▶ [WORK TASK] When the line containing "right eye: (254, 203)" is reached, begin reproducing lines exactly and continue through the last line of the records below.

[Extracted data entries]

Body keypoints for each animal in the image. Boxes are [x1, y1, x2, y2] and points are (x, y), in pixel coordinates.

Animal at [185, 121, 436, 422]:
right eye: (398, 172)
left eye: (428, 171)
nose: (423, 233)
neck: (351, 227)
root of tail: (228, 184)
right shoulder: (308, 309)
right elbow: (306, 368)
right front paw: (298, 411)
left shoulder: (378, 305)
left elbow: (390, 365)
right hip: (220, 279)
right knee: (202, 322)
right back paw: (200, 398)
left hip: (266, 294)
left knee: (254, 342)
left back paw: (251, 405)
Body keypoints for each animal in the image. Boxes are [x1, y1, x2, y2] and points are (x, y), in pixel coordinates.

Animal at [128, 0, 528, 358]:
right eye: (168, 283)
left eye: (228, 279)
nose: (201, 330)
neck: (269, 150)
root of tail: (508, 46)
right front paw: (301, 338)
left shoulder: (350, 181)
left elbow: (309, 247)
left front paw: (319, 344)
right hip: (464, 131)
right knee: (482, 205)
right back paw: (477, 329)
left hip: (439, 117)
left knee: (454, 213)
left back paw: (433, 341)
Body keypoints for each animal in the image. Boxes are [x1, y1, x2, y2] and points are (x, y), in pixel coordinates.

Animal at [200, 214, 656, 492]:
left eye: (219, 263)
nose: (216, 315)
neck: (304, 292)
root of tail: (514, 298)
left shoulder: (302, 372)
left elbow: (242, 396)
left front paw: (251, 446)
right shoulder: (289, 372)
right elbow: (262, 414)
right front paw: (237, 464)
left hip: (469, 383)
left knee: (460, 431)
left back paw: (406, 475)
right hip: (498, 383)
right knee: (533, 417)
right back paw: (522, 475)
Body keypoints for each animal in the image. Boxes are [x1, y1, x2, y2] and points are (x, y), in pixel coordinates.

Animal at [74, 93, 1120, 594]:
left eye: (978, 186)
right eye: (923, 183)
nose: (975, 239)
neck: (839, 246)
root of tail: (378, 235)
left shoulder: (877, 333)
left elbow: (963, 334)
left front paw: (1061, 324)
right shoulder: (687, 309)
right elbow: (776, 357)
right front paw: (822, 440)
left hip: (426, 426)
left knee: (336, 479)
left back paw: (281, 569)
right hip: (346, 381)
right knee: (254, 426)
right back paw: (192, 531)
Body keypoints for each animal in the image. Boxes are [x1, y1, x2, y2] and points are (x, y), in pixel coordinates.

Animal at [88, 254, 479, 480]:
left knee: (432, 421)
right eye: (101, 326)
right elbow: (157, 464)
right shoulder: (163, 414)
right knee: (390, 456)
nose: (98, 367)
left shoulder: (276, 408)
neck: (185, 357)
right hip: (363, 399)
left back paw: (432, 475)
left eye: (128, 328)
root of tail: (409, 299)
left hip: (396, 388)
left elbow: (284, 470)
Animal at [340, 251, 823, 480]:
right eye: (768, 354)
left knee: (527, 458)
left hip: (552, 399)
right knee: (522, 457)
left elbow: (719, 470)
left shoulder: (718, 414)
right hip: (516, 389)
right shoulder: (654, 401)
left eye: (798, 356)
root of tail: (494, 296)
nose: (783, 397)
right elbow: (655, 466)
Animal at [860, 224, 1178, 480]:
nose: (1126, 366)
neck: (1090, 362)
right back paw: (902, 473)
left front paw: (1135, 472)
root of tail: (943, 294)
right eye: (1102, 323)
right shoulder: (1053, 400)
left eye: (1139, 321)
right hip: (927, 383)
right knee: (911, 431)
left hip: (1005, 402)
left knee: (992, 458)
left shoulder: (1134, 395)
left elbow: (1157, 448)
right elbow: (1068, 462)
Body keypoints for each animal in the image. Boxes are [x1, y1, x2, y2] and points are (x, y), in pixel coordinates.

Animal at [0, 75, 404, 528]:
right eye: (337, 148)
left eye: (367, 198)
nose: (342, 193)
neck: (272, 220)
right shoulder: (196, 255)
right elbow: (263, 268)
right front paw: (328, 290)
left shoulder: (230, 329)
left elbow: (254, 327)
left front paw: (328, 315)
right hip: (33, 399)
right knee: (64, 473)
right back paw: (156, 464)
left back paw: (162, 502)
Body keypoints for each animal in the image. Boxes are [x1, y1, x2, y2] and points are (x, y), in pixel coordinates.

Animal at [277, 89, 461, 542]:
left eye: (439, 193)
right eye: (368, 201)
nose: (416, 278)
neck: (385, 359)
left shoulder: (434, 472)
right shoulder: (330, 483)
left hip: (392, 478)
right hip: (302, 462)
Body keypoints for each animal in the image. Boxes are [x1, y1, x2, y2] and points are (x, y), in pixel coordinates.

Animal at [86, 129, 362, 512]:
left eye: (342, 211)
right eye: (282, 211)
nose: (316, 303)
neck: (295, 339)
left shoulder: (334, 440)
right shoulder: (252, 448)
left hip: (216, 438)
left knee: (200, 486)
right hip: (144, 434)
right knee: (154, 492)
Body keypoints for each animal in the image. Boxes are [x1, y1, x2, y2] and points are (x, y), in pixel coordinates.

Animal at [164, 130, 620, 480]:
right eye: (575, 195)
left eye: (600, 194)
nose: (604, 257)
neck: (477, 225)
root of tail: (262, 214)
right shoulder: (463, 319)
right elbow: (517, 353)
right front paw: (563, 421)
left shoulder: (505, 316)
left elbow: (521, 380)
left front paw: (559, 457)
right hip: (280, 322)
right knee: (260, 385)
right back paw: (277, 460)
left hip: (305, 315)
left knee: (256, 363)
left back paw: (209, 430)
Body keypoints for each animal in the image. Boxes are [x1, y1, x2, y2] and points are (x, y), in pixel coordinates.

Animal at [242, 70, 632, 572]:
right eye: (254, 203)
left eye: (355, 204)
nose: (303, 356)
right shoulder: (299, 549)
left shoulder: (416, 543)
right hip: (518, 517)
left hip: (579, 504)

▶ [WRITTEN SOLUTION]
right eye: (254, 203)
left eye: (355, 204)
nose: (303, 356)
right shoulder: (299, 549)
left shoulder: (416, 543)
right hip: (518, 517)
left hip: (579, 504)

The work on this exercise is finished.